▶ _ASSIGNMENT_
The lines to copy from the data below are those that hold the string "cages".

▶ _GIVEN ENTRIES_

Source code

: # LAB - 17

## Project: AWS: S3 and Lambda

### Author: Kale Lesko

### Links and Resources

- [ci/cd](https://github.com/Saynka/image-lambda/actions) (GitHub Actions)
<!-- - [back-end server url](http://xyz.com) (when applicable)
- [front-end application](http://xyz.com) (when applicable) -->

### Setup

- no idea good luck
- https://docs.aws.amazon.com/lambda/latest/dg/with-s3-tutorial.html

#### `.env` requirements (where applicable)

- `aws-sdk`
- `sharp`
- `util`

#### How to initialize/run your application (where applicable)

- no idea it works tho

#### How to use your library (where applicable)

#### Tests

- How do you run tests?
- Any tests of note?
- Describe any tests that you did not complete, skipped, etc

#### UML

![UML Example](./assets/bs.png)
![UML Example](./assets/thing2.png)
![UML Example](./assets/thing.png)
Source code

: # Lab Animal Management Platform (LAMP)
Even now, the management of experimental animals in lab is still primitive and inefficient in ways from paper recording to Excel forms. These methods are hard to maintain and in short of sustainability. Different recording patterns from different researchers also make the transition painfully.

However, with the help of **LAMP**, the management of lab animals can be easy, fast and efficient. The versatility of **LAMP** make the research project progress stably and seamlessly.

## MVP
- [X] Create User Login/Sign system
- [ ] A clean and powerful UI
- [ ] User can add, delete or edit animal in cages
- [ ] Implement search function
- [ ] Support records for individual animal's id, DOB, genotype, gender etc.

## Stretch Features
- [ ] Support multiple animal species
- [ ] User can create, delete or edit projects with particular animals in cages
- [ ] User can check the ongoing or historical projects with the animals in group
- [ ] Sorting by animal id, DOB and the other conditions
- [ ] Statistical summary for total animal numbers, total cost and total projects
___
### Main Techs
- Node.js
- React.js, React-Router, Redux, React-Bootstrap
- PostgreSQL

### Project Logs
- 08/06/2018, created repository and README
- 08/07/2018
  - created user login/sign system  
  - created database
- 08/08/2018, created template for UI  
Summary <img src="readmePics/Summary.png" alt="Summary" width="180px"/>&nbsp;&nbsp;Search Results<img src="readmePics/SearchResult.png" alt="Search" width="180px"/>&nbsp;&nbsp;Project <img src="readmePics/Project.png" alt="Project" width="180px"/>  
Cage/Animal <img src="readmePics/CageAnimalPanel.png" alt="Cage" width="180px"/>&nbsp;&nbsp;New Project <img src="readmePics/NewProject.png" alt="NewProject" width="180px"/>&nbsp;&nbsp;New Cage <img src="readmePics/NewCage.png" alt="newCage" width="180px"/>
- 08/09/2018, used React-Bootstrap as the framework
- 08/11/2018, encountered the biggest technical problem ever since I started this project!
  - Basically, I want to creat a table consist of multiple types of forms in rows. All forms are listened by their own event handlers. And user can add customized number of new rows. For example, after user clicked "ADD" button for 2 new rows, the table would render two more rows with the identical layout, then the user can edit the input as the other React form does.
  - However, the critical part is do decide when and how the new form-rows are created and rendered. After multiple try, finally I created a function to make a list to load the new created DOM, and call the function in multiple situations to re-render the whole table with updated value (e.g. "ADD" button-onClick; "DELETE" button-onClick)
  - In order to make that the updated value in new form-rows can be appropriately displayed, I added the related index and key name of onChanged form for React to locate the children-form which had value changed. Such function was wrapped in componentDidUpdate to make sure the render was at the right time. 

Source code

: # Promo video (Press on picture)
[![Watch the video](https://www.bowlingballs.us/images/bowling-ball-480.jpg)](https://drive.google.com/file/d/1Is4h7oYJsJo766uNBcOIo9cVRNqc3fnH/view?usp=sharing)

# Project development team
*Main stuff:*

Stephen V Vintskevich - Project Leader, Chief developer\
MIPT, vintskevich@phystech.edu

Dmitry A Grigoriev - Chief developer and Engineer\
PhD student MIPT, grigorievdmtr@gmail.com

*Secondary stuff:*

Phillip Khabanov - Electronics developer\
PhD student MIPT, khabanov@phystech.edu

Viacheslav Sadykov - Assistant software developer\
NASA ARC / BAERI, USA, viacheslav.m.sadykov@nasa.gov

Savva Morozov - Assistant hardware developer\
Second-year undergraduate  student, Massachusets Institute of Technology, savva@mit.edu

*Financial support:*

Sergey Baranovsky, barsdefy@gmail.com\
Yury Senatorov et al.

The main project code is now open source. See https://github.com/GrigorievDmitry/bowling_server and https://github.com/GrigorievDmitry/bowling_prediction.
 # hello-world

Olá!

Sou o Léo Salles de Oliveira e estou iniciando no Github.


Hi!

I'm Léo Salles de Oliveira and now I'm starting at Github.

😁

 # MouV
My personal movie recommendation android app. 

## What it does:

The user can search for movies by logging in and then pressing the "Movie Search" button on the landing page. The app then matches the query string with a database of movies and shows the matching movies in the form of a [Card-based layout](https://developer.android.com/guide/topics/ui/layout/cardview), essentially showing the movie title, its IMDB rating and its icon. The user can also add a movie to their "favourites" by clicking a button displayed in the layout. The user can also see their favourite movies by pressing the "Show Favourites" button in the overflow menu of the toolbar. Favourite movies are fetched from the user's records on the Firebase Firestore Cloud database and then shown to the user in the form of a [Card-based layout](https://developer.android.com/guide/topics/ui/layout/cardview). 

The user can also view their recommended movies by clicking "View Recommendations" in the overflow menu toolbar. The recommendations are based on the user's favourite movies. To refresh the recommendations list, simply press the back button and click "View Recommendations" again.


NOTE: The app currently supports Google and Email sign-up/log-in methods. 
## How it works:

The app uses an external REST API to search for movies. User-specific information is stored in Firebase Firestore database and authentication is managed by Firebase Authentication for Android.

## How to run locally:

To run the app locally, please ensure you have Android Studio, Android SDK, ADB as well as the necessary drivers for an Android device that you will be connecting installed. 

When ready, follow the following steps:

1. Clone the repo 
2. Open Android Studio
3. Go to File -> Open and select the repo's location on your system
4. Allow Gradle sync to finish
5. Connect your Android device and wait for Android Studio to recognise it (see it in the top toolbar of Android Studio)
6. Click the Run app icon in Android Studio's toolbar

▶ _EXERCISE RESPONSE_
- [ ] User can add, delete or edit animal in cages
- [ ] User can create, delete or edit projects with particular animals in cages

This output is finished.